Je trouve discutable dans ce terme que cela fasse comme si c’était Paris en grand, pour justement reprendre le rapport de Castro, comme si c’était simplement une dilatation de Paris, alors que ce n’est fondamentalement pas cela dont il s’agit. C’est un changement de nature du fait urbain et de notre façon de vivre dans la ville qui est en cause.

Et puis, c’est comme si la question de la concurrence entre les grandes villes se jouait uniquement sur le plan de la taille, du poids, non seulement au sens démographique, mais aussi économique. Et à mon avis, ce n’est pas seulement cela non plus. La concurrence ne se joue pas à termes égaux partout.

Donc pour moi, le vrai enjeu, ce n’est pas le “Grand Paris”, c’est la métropole… Je dirais même que c’est la métropolisation, le processus de transformation. C’est le changement de nature du fait urbain et de la place des villes dans le monde, à travers la métropolisation, la globalisation, etc. La question est davantage de savoir comment on traite ces questions-là.

Justement, qu’est-ce qu’une métropole ? Quels sont les enjeux de la création d’une métropole ?

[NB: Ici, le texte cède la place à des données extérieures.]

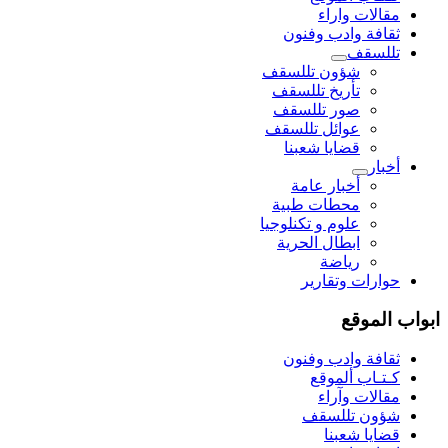
مقالات واراء
ثقافة وادب وفنون
تللسقف
شؤون تللسقف
تأريخ تللسقف
صور تللسقف
عوائل تللسقف
قضايا شعبنا
أخبار
أخبار عامة
محطات طبية
علوم و تکنلوجیا
ابطال الحرية
رياضة
حوارات وتقارير
ابواب الموقع
ثقافة وادب وفنون
كـتـاب ألموقع
مقالات وآراء
شؤون تللسقف
قضايا شعبنا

Ce n’est pas la création d’une métropole; c’est un fait, un constat que la région capitale, ou disons l’Île-de-France, pour prendre une appellation relativement neutre, est en train de changer de nature. Elle se métropolise. Tout change. Le fonctionnement économique, le fonctionnement social, le mode de vie, etc. C’est un processus de transformation permanent. Comment on répond à ce phénomène ? C’est cela le défi pour moi.

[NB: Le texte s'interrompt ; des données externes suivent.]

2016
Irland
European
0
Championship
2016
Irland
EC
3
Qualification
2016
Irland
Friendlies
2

C’est la transformation à la fois du rapport entre les territoires, c’est le flux plus que les lieux, c’est une recomposition de la question des inégalités sociales. Si j’avais un mot pour dire qu’est-ce que c’est la métropolisation, je dirais que c’est la montée en puissance des contradictions. C’est une déstabilisation généralisée de nos grilles de lecture, de la compréhension de ce que c’est le fonctionnement de la ville et même de notre rapport au territoire. Ce rapport est progressivement en train de radicalement changer. Et cela est engendré par les effets de mobilité : on travaille à un endroit et on habite à un autre par exemple.

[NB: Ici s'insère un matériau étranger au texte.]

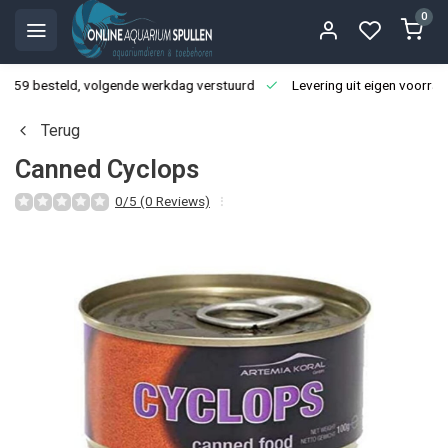
0
3:59 besteld, volgende werkdag verstuurd
Levering uit eigen voorraa
Terug
Canned Cyclops
0/5 (0 Reviews)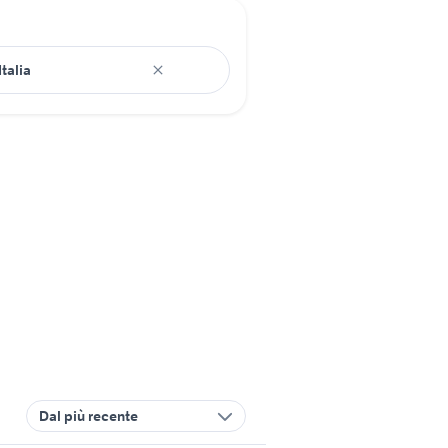
Dal più recente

Donc quand Castro parle des 3 000 villages, c’est absurde, car justement c’est la mort du village dans la ville. La métropolisation c’est tout sauf le village.

Est-ce que vous pensez que parler du Grand Paris c’est aussi parler de la fin d’un Paris-Banlieue ?

Pas au sens où il faudrait penser la dilatation du modèle parisien à la banlieue. C’est que Paris aussi se recompose. Et donc oui, Paris et la banlieue sont des catégories qui sont de moins en moins pertinentes, mais parce que les deux changent en même temps.

Est-ce parce qu’on a une vision trop négative des banlieues ?

Oui, mais je pense qu’il y a un effacement de ces catégories. Il y a une recomposition en même temps qui s’opère et qui donne des situations beaucoup plus complexes.

Les projets du Grand Paris que vont-ils apporter aux habitants ?

Alors oui, voilà, vous avez raison. Parlons des projets. Pour moi il y a trois projets qui sont en tête d’affiche : les Jeux Olympiques, les projets d’”Inventons la métropole”, en somme les projets urbains, et puis le métro. Je dirais que les Jeux Olympiques et les projets urbains vont avoir des effets, mais de assez limités dans l’espace.

Le projet qui va toucher tout le monde, c’est le métro. Et mon hypothèse pour le métro c’est qu’il va avoir des effets de transformation qui vont accélérer la métropolisation, et donc les dissociations domicile-travail, l’ouverture des choix, la re-spécialisation des territoires, etc.

Cela va encore plus tuer les villages, beaucoup plus intégrer l’espace métropolitain et produire ce que j’appelle une tectonique des plaques. Les territoires vont se re-positionner les uns par rapport aux autres, pas simplement créer des pôles. Je ne pense pas que 40 pôles urbains seront créés autour des gares avec une espèce de polycentrisme.

L’effet va être plus important mais très différent. On a tendance à reproduire le modèle centre-périphérie, polycentrisme, polyurbain, etc. Le métro va avoir un effet beaucoup plus fort parce que ce n’est pas un métro de desserte, mais un métro d’interconnexion. Il va créer des liens partout, et pas simplement sur son tracé à lui, mais dans les interconnexions avec les RER. Cela va changer la vie des habitants de deuxième couronne. Penser que le métro ce n’est pas qu’un outil d’aménagement, non, c’est un outil beaucoup plus radical à mon avis.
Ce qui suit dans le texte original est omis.